Report: Computational complexity and cost of an approximate hybrid method for electromagnetic scattering from an underground target

Recently, a novel hybrid method for modeling marine controlled  source electromagnetics (CSEM), simplified integral equation (SIE) modeling, has shown very promising results in a simplistic 2D setting (Bakr and Mannseth 2009). SIE replaces the computationally intensive part of rigorous integral equation (IE) modeling by an approximate method.

Many 3D CSEM applications are characterized by use of a large number of grid cells in the discretized model of the target. This puts extra emphasis on computational cost and complexity. With finite difference methods the computational domain is larger than the target itself. An advantage, however, is that the corresponding coefficient matrix is sparse. With integral equation (IE) methods only the target needs to be discretized. A disadvantage is that the corresponding coefficient matrix is dense.

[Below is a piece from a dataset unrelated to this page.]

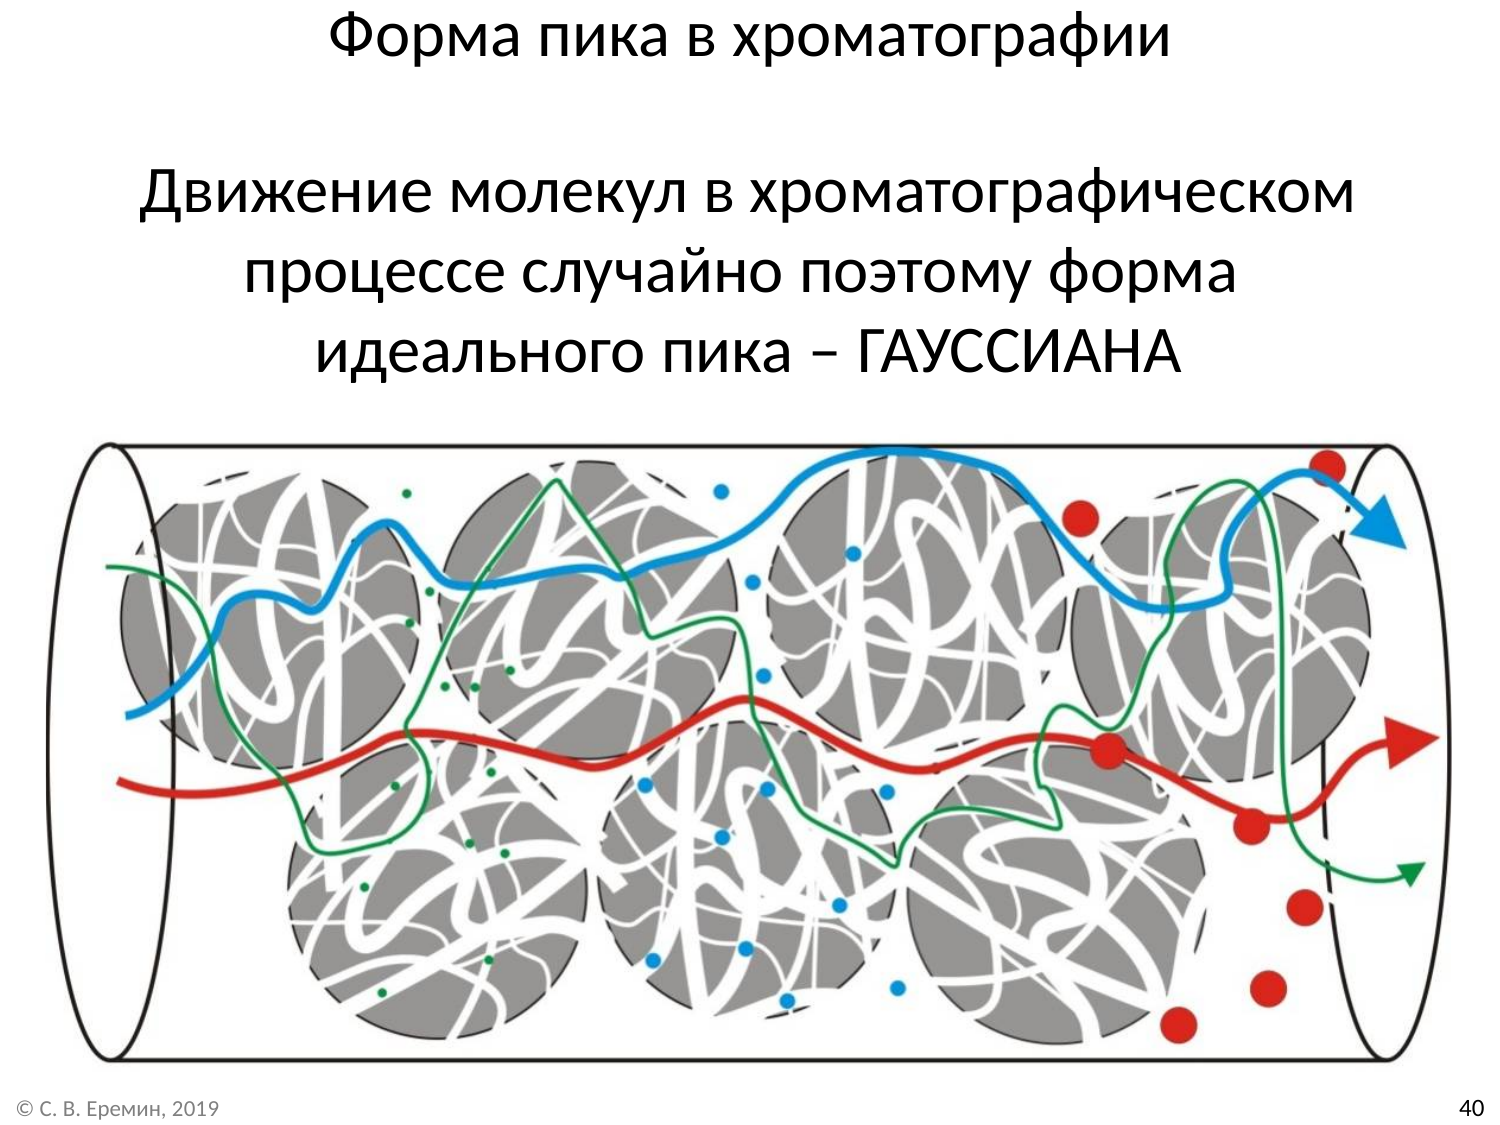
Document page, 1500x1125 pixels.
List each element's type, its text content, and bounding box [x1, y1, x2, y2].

We assess the computational cost and complexity of SIE modeling and compare its computational performance to IE modeling for a typical CSEM application in two ways. Firstly, we quantify the theoretical computational performance by analyzing the algorithms and subsequently calculating the number of floating point operations per iteration. Secondly, we observe the number of iterations required to numerically solve a sample of representative problems, and the corresponding CPU times.

It is shown that the theoretical number of floating point operations per iteration with SIE modeling is orders of magnitude smaller than that with IE modeling. A similar computational advantage of SIE over IE is found from the numerical simulations.